■ WHAT YOU NEED TO DO: Beginning at the line that contains "pinky pip: (511, 388)", repeat each line exactly through the last one of the records below, and leave out the pictures.
──────── TASK MATERIAL
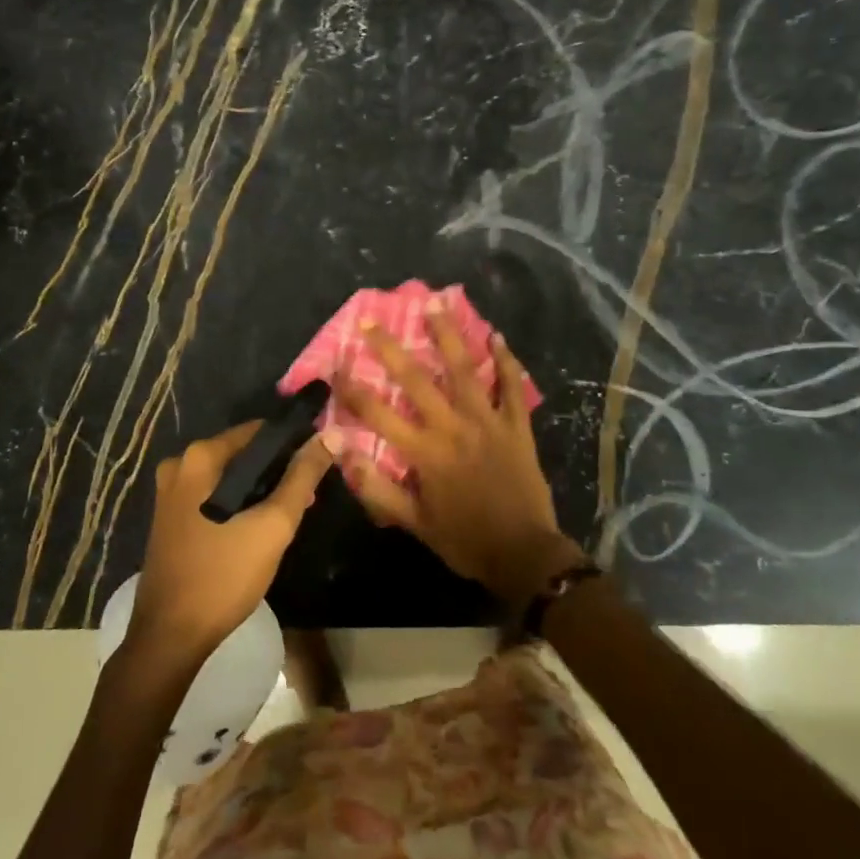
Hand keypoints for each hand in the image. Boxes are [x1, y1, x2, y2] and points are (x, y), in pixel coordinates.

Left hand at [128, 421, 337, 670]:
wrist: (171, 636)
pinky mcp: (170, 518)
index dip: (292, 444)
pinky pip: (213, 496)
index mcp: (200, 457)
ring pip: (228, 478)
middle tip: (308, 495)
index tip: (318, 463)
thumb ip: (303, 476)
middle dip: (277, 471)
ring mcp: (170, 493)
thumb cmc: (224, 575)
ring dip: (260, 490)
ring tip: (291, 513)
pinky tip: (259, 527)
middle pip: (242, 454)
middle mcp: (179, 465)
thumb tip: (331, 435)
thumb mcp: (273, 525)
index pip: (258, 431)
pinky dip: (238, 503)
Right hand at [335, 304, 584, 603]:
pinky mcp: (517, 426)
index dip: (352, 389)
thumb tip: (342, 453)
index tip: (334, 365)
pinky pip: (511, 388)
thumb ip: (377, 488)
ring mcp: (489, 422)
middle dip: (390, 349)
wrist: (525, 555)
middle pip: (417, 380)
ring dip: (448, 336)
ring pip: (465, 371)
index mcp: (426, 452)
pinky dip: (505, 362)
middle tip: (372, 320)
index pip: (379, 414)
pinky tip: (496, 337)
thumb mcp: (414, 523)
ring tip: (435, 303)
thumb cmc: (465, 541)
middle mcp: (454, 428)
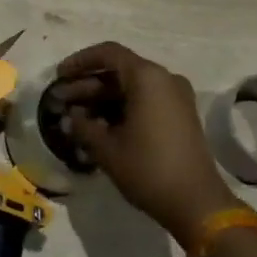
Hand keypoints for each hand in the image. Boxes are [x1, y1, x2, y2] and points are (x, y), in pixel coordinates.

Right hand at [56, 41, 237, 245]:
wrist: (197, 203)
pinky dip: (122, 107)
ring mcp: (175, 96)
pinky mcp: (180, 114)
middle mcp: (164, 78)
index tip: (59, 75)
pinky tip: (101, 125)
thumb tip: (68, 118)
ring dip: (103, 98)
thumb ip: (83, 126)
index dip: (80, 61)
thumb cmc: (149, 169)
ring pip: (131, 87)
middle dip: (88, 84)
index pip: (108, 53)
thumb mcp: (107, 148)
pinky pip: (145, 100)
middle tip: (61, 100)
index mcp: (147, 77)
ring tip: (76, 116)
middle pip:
────────────────
■ ANSWER SECTION:
pinky pip: (511, 388)
thumb ip: (377, 488)
ring mcp: (489, 422)
middle dip: (390, 349)
wrist: (525, 555)
middle pip: (417, 380)
ring dip: (448, 336)
ring pip: (465, 371)
index mcp: (426, 452)
pinky dip: (505, 362)
middle tip: (372, 320)
index pip: (379, 414)
pinky tip: (496, 337)
thumb mcp: (414, 523)
ring tip: (435, 303)
thumb cmc: (465, 541)
middle mcp: (454, 428)
Hand keypoints for each hand in the image. Boxes are [x1, y1, x2, y2] and points are (x, y), in pixel coordinates.

Right hand at [56, 41, 237, 245]:
wrist: (197, 203)
pinky dip: (122, 107)
ring mcp: (175, 96)
pinky mcp: (180, 114)
middle mcp: (164, 78)
index tip: (59, 75)
pinky tip: (101, 125)
thumb tip: (68, 118)
ring dip: (103, 98)
thumb ip: (83, 126)
index dip: (80, 61)
thumb cmc: (149, 169)
ring pip: (131, 87)
middle dip: (88, 84)
index pip: (108, 53)
thumb mcp: (107, 148)
pinky pip: (145, 100)
middle tip: (61, 100)
index mcp: (147, 77)
ring tip: (76, 116)
middle pip:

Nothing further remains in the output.